-------- Data for this exercise
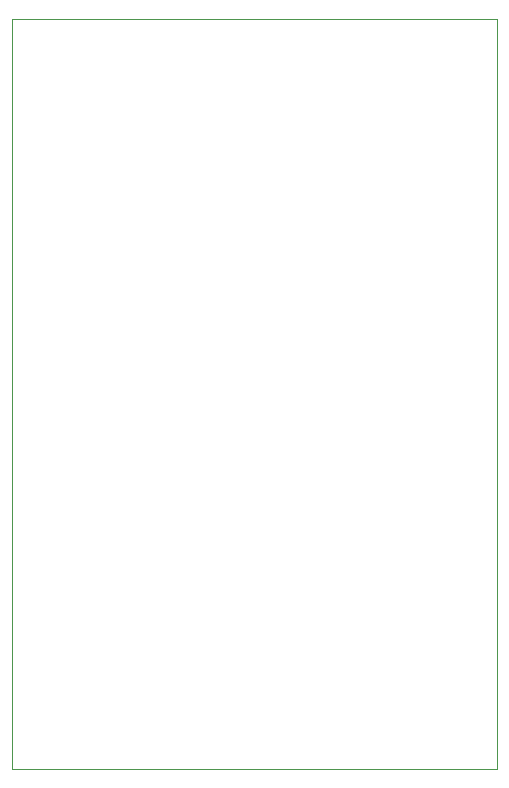
<source format=gbr>
%TF.GenerationSoftware,KiCad,Pcbnew,8.0.9*%
%TF.CreationDate,2025-02-20T23:26:22+01:00*%
%TF.ProjectId,untitled,756e7469-746c-4656-942e-6b696361645f,rev?*%
%TF.SameCoordinates,Original*%
%TF.FileFunction,Profile,NP*%
%FSLAX46Y46*%
G04 Gerber Fmt 4.6, Leading zero omitted, Abs format (unit mm)*
G04 Created by KiCad (PCBNEW 8.0.9) date 2025-02-20 23:26:22*
%MOMM*%
%LPD*%
G01*
G04 APERTURE LIST*
%TA.AperFunction,Profile*%
%ADD10C,0.050000*%
%TD*%
G04 APERTURE END LIST*
D10*
X139500000Y-48500000D02*
X180500000Y-48500000D01*
X180500000Y-112000000D01*
X139500000Y-112000000D01*
X139500000Y-48500000D01*
M02*

</source>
----------------
▶ _Exercise details_:
Retype the entries above word for word, minus any images.

▶ _Reply_:
<source format=gbr>
%TF.GenerationSoftware,KiCad,Pcbnew,8.0.9*%
%TF.CreationDate,2025-02-20T23:26:22+01:00*%
%TF.ProjectId,untitled,756e7469-746c-4656-942e-6b696361645f,rev?*%
%TF.SameCoordinates,Original*%
%TF.FileFunction,Profile,NP*%
%FSLAX46Y46*%
G04 Gerber Fmt 4.6, Leading zero omitted, Abs format (unit mm)*
G04 Created by KiCad (PCBNEW 8.0.9) date 2025-02-20 23:26:22*
%MOMM*%
%LPD*%
G01*
G04 APERTURE LIST*
%TA.AperFunction,Profile*%
%ADD10C,0.050000*%
%TD*%
G04 APERTURE END LIST*
D10*
X139500000Y-48500000D02*
X180500000Y-48500000D01*
X180500000Y-112000000D01*
X139500000Y-112000000D01*
X139500000Y-48500000D01*
M02*

</source>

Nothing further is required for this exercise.